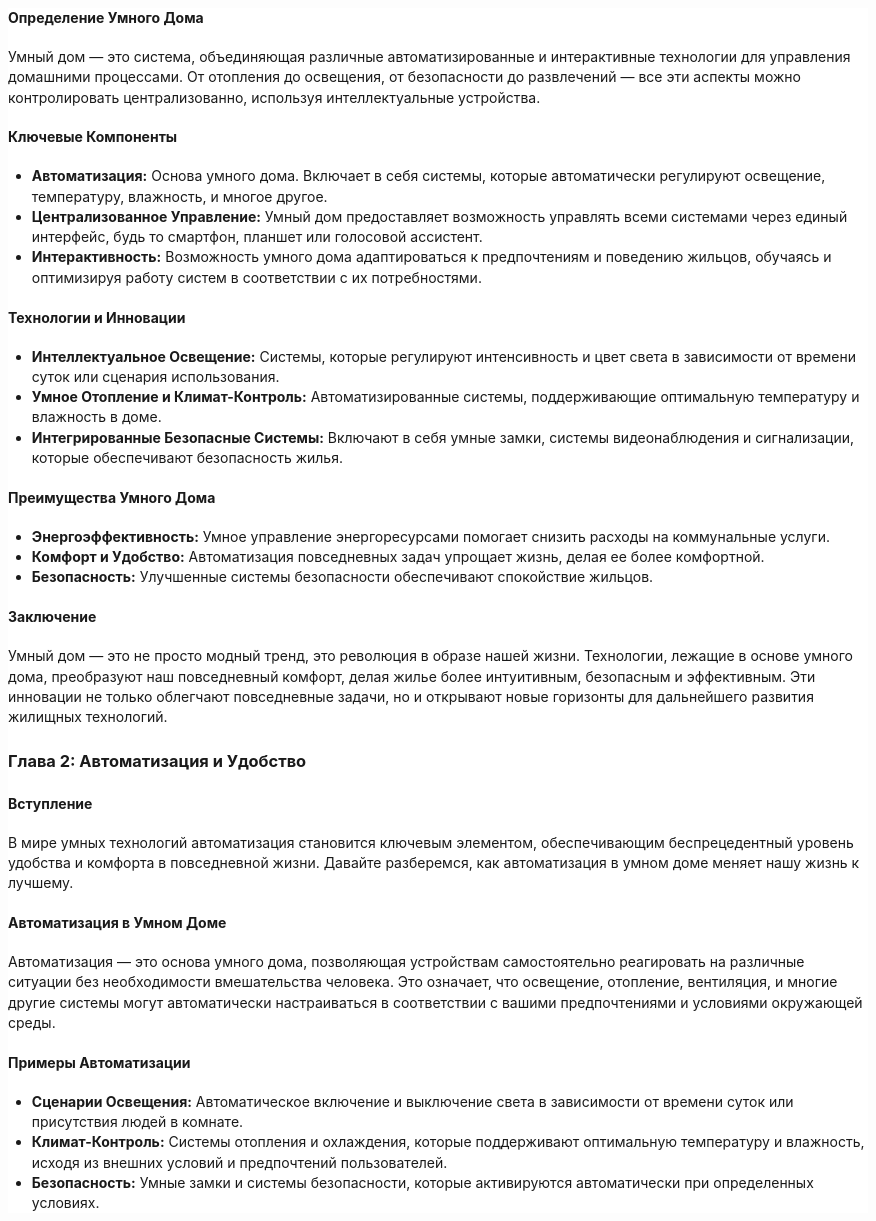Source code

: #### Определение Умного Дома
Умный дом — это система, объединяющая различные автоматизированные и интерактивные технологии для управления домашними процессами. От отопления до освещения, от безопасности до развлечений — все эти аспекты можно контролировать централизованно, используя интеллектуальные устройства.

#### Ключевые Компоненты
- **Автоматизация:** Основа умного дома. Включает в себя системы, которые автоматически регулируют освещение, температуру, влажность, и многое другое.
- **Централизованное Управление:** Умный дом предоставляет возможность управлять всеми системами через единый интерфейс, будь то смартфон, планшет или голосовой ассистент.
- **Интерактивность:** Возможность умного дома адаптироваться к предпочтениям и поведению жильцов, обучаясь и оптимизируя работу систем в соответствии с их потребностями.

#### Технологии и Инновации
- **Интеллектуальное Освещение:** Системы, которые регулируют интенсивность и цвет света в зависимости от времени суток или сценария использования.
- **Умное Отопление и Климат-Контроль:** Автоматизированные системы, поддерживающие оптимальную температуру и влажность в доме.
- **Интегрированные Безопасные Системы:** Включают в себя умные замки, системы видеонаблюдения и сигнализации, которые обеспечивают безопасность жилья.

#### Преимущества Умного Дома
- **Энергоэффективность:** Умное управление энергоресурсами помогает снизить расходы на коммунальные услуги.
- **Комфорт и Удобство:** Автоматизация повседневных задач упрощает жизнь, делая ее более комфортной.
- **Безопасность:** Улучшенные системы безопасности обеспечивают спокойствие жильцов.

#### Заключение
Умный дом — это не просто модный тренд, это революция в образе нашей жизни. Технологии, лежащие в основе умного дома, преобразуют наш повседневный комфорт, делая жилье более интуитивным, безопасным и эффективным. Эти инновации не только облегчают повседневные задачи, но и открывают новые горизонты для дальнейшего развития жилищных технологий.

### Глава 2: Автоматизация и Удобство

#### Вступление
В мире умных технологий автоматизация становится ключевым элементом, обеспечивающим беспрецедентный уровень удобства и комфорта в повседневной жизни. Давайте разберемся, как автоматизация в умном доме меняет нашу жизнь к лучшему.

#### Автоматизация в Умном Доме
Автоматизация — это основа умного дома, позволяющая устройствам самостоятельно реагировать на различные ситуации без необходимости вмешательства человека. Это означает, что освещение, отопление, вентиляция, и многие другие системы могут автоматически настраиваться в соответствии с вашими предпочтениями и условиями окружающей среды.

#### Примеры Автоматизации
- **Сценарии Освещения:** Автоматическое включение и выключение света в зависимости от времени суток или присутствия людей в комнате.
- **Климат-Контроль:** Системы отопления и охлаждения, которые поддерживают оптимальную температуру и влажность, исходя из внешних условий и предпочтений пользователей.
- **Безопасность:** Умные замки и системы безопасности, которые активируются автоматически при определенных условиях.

•••

* To-do item *
Please recast the lines of these records as a Markdown table with the columns Row and Line. Number each row and give its line in the second column, leaving out blank lines and the pictures.

* Reply to the task *
| Row | Line |
|---|---|
| 1 | Source code |
| 2 | : #### Определение Умного Дома |
| 3 | Умный дом — это система, объединяющая различные автоматизированные и интерактивные технологии для управления домашними процессами. От отопления до освещения, от безопасности до развлечений — все эти аспекты можно контролировать централизованно, используя интеллектуальные устройства. |
| 4 | #### Ключевые Компоненты |
| 5 | - **Автоматизация:** Основа умного дома. Включает в себя системы, которые автоматически регулируют освещение, температуру, влажность, и многое другое. |
| 6 | - **Централизованное Управление:** Умный дом предоставляет возможность управлять всеми системами через единый интерфейс, будь то смартфон, планшет или голосовой ассистент. |
| 7 | - **Интерактивность:** Возможность умного дома адаптироваться к предпочтениям и поведению жильцов, обучаясь и оптимизируя работу систем в соответствии с их потребностями. |
| 8 | #### Технологии и Инновации |
| 9 | - **Интеллектуальное Освещение:** Системы, которые регулируют интенсивность и цвет света в зависимости от времени суток или сценария использования. |
| 10 | - **Умное Отопление и Климат-Контроль:** Автоматизированные системы, поддерживающие оптимальную температуру и влажность в доме. |
| 11 | - **Интегрированные Безопасные Системы:** Включают в себя умные замки, системы видеонаблюдения и сигнализации, которые обеспечивают безопасность жилья. |
| 12 | #### Преимущества Умного Дома |
| 13 | - **Энергоэффективность:** Умное управление энергоресурсами помогает снизить расходы на коммунальные услуги. |
| 14 | - **Комфорт и Удобство:** Автоматизация повседневных задач упрощает жизнь, делая ее более комфортной. |
| 15 | - **Безопасность:** Улучшенные системы безопасности обеспечивают спокойствие жильцов. |
| 16 | #### Заключение |
| 17 | Умный дом — это не просто модный тренд, это революция в образе нашей жизни. Технологии, лежащие в основе умного дома, преобразуют наш повседневный комфорт, делая жилье более интуитивным, безопасным и эффективным. Эти инновации не только облегчают повседневные задачи, но и открывают новые горизонты для дальнейшего развития жилищных технологий. |
| 18 | ### Глава 2: Автоматизация и Удобство |
| 19 | #### Вступление |
| 20 | В мире умных технологий автоматизация становится ключевым элементом, обеспечивающим беспрецедентный уровень удобства и комфорта в повседневной жизни. Давайте разберемся, как автоматизация в умном доме меняет нашу жизнь к лучшему. |
| 21 | #### Автоматизация в Умном Доме |
| 22 | Автоматизация — это основа умного дома, позволяющая устройствам самостоятельно реагировать на различные ситуации без необходимости вмешательства человека. Это означает, что освещение, отопление, вентиляция, и многие другие системы могут автоматически настраиваться в соответствии с вашими предпочтениями и условиями окружающей среды. |
| 23 | #### Примеры Автоматизации |
| 24 | - **Сценарии Освещения:** Автоматическое включение и выключение света в зависимости от времени суток или присутствия людей в комнате. |
| 25 | - **Климат-Контроль:** Системы отопления и охлаждения, которые поддерживают оптимальную температуру и влажность, исходя из внешних условий и предпочтений пользователей. |
| 26 | - **Безопасность:** Умные замки и системы безопасности, которые активируются автоматически при определенных условиях. |